Dépaysements des sens : Remuer mère et monde
À travers Dépaysements des sens, Denise Desautels, Louise Viger et Jacques Fournier nous parlent des souvenirs, ceux de l’enfance marquée par le carcan des mères.
Voici une expo hantée par l’enfance, par les rapports complexes aux parents et surtout à la mère. Dépaysements des sens est une conversation entre la poétesse et écrivaine Denise Desautels, l’artiste multidisciplinaire Louise Viger et le relieur-éditeur Jacques Fournier (il a fondé les Éditions Roselin, spécialisées dans les livres d’artistes).
Malgré la valeur de l’ensemble, la pièce de résistance est sans nul doute une robe démesurée, disproportionnée (telle que vue par un enfant?), trônant au milieu de la pièce. Elle a des allures de corset, d’un robot ou d’un automate, mais en fait elle s’avère être tout simplement et très astucieusement composée de cintres de bois et d’une caisse de résonance dont s’échappe, comme du creux de ses entrailles, un récit sonore. Elle a quelque chose de monstrueux autant visuellement que dans le récit qu’elle supporte.

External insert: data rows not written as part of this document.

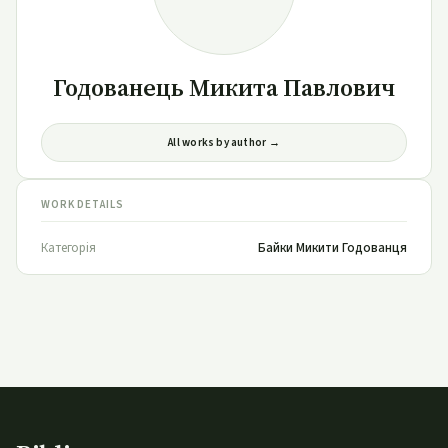
Годованець Микита Павлович
All works by author →
WORK DETAILS
Категорія
Байки Микити Годованця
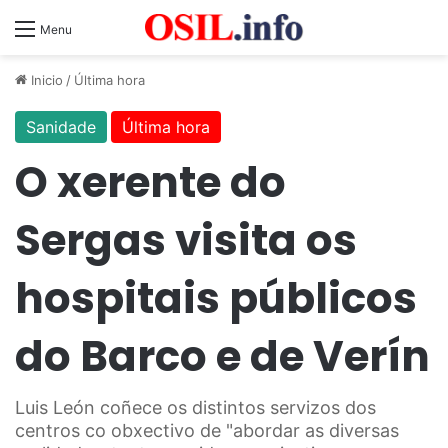
Menu
Inicio
/
Última hora
Sanidade
Última hora
O xerente do
Sergas visita os
hospitais públicos
do Barco e de Verín
Luis León coñece os distintos servizos dos
centros co obxectivo de "abordar as diversas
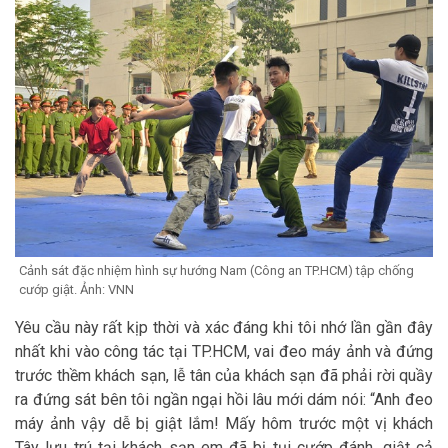
Cảnh sát đặc nhiệm hình sự hướng Nam (Công an TP.HCM) tập chống
cướp giật. Ảnh: VNN
Yêu cầu này rất kịp thời và xác đáng khi tôi nhớ lần gần đây
nhất khi vào công tác tại TP.HCM, vai đeo máy ảnh và đứng
trước thềm khách sạn, lễ tân của khách sạn đã phải rời quầy
ra đứng sát bên tôi ngần ngại hồi lâu mới dám nói: “Anh đeo
máy ảnh vậy dễ bị giật lắm! Mấy hôm trước một vị khách
Tây lưu trú tại khách sạn em đã bị tụi cướp đánh, giật cả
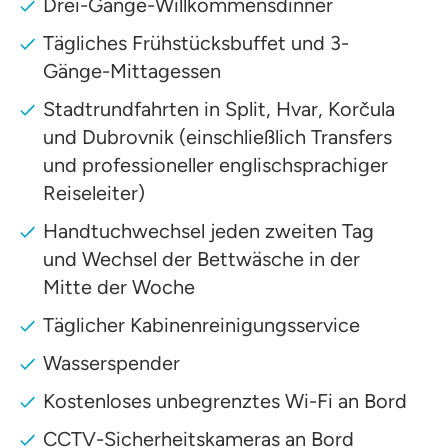
Drei-Gänge-Willkommensdinner
Tägliches Frühstücksbuffet und 3-
Gänge-Mittagessen
Stadtrundfahrten in Split, Hvar, Korčula
und Dubrovnik (einschließlich Transfers
und professioneller englischsprachiger
Reiseleiter)
Handtuchwechsel jeden zweiten Tag
und Wechsel der Bettwäsche in der
Mitte der Woche
Täglicher Kabinenreinigungsservice
Wasserspender
Kostenloses unbegrenztes Wi-Fi an Bord
CCTV-Sicherheitskameras an Bord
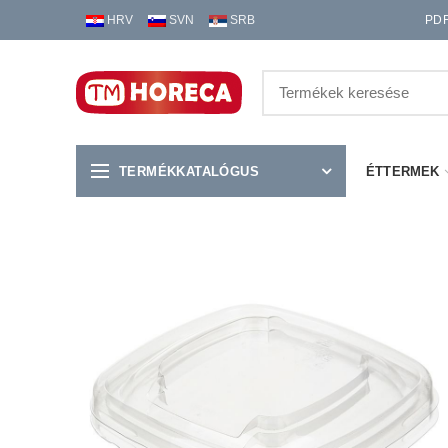
HRV
SVN
SRB
PD
TERMÉKKATALÓGUS
ÉTTERMEK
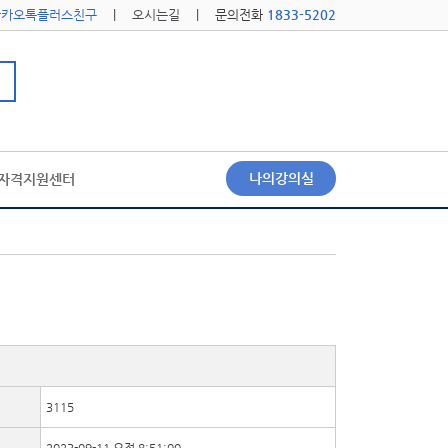
카카오톡플러스친구
|
오시는길
| 문의전화
1833-5202
나의강의실
자격지원센터
3115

Pièce maîtresse de cette exposition, Autodafé aurait certainement mérité d’être mise encore plus en évidence, d’une manière encore plus théâtrale avec un système sonore plus englobant (on a parfois du mal à entendre toutes les subtilités de cette œuvre sonore). Elle est composée du travail sculptural de Louise Viger et d’un texte superbement écrit et magnifiquement lu par Denise Desautels. Prêtez-lui oreille: elle vous touchera certainement en évoquant plein de souvenirs sur les relations troubles que les mères entretiennent avec leurs enfants.

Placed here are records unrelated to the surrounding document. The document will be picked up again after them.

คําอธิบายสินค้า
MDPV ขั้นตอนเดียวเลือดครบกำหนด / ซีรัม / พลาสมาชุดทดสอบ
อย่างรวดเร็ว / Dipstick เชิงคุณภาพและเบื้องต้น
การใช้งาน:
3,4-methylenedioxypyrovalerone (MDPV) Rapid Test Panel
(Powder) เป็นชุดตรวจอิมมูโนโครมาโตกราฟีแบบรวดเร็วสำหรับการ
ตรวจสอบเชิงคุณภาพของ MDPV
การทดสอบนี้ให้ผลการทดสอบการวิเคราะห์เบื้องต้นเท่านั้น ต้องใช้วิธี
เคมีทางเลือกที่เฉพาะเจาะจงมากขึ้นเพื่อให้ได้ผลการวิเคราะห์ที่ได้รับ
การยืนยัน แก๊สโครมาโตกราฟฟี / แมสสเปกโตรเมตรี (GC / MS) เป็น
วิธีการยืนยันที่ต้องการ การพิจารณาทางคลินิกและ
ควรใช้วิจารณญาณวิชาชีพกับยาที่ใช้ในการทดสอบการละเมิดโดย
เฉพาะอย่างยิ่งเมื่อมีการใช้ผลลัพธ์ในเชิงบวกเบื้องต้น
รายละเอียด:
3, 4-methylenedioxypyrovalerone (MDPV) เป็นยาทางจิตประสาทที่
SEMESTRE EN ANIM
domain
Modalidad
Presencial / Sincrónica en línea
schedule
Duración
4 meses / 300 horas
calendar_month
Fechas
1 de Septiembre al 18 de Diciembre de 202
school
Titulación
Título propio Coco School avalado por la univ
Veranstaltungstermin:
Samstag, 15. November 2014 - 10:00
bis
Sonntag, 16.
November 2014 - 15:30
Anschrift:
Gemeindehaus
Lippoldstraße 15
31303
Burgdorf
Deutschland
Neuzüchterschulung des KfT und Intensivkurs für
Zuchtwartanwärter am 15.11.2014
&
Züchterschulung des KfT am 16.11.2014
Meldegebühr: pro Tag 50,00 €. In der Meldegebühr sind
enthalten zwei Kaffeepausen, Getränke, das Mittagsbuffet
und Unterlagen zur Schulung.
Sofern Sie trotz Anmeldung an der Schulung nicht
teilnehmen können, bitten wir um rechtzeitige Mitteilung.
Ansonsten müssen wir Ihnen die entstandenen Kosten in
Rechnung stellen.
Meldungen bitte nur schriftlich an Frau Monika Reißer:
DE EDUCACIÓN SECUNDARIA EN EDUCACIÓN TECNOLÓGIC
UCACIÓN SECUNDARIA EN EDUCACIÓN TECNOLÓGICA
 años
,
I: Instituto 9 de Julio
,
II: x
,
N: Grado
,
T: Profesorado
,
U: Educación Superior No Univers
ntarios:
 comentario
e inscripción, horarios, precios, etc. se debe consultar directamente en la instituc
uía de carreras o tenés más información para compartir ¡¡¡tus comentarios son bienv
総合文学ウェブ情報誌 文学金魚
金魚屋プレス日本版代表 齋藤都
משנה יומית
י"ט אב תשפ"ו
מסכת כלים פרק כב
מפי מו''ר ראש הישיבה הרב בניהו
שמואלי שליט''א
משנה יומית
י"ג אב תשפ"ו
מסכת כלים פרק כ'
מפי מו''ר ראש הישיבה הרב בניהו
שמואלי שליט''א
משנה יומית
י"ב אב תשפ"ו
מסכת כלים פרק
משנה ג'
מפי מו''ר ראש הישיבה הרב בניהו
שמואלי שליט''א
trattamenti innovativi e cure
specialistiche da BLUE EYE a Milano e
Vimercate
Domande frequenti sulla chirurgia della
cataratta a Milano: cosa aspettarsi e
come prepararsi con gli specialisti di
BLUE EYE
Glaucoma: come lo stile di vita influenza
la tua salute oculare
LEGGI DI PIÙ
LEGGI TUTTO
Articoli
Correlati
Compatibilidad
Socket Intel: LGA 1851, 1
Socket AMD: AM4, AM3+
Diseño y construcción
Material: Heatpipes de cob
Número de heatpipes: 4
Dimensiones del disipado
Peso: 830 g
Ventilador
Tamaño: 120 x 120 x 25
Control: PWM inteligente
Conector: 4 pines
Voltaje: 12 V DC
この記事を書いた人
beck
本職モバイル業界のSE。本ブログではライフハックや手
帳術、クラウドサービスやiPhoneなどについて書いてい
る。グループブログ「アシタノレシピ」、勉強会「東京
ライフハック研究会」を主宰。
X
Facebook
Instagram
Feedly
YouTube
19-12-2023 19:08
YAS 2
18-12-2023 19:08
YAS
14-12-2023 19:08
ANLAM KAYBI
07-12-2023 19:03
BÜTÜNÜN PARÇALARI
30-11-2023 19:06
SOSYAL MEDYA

L’auteure y parle de la "surprotection familiale, carcérale" qu’opèrent les mères, de ce sentiment que les enfants, d’une certaine époque et encore de nos jours, ont à propos de la cellule familiale étouffante, aussi ouverte au monde qu’un monastère. "Oh! Oh! Pourquoi serait-il question d’un ailleurs? On est si bien ici, entre nous, hors de tout drame, de toute salissure, hors de danger, ma mère dit." L’écriture (et la lecture), à travers les lettres ou les livres, s’y énonce comme une arme libératrice. Une expo qui est comme une ode aux livres, aux arts, à la création comme moyen d’échapper à la réclusion familiale. "Je dis, ma mère. Les livres, tu ne peux plus rien contre eux. Rien." Si, comme moi, vous vous êtes ouverts au monde grâce à la lecture, vous adorerez cette pièce.
Et puis, tout à côté, ce dialogue sur l’enfance et les souvenirs se poursuit cette fois entre Denise Desautels et Jacques Fournier. Vous y verrez beaucoup de photos d’enfants, pour la plupart des campagnards de la région de Charlevoix (tirées du fonds Jean Palardy, du Musée de Charlevoix), accompagnées de titres inventés et de quelques textes, là encore très éclairants: "Pose prise, apprise", "Les enfants trahis", "Sous les sourires", "Où se cache le chagrin"…
Vous profiterez de cette visite pour voir aussi des œuvres plus anciennes de ces trois créateurs. En particulier, vous pourrez dévorer des yeux l’ange de chocolat blanc imaginé par Louise Viger.